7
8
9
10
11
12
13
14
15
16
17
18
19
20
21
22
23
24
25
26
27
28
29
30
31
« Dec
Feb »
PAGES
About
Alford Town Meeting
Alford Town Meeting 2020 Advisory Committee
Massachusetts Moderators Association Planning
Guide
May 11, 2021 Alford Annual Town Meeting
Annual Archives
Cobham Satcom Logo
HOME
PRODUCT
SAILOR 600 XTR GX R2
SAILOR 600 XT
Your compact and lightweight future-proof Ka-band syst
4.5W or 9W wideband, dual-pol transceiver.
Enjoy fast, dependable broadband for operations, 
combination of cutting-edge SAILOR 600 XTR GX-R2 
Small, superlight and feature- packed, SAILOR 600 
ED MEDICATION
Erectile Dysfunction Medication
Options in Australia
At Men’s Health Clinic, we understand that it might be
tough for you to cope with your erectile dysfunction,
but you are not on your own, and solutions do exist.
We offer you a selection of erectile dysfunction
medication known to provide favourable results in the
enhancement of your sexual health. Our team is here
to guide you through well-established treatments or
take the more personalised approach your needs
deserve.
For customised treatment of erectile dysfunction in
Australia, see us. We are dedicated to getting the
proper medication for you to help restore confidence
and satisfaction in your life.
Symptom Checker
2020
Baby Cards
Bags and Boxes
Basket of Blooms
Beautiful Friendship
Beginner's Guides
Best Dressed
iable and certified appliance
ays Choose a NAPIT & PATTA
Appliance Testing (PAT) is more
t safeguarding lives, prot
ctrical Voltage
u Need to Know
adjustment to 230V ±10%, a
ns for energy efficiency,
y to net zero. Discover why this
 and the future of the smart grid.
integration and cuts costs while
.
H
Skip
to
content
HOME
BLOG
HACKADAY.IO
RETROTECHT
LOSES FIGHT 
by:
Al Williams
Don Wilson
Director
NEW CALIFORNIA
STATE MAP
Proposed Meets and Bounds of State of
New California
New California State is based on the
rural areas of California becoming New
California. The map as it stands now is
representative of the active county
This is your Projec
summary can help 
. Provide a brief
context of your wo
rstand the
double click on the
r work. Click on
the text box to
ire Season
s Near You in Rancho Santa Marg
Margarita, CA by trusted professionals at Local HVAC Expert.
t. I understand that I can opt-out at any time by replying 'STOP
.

Prompt => Your answer should be exactly the lines of the material above, starting at the one that holds "HACKADAY.IO" and ending with the last.

Response below =>
HACKADAY.IO
RETROTECHT
LOSES FIGHT 
by:
Al Williams
Don Wilson
Director
NEW CALIFORNIA
STATE MAP
Proposed Meets and Bounds of State of
New California
New California State is based on the
rural areas of California becoming New
California. The map as it stands now is
representative of the active county
This is your Projec
summary can help 
. Provide a brief
context of your wo
rstand the
double click on the
r work. Click on
the text box to
ire Season
s Near You in Rancho Santa Marg
Margarita, CA by trusted professionals at Local HVAC Expert.
t. I understand that I can opt-out at any time by replying 'STOP
.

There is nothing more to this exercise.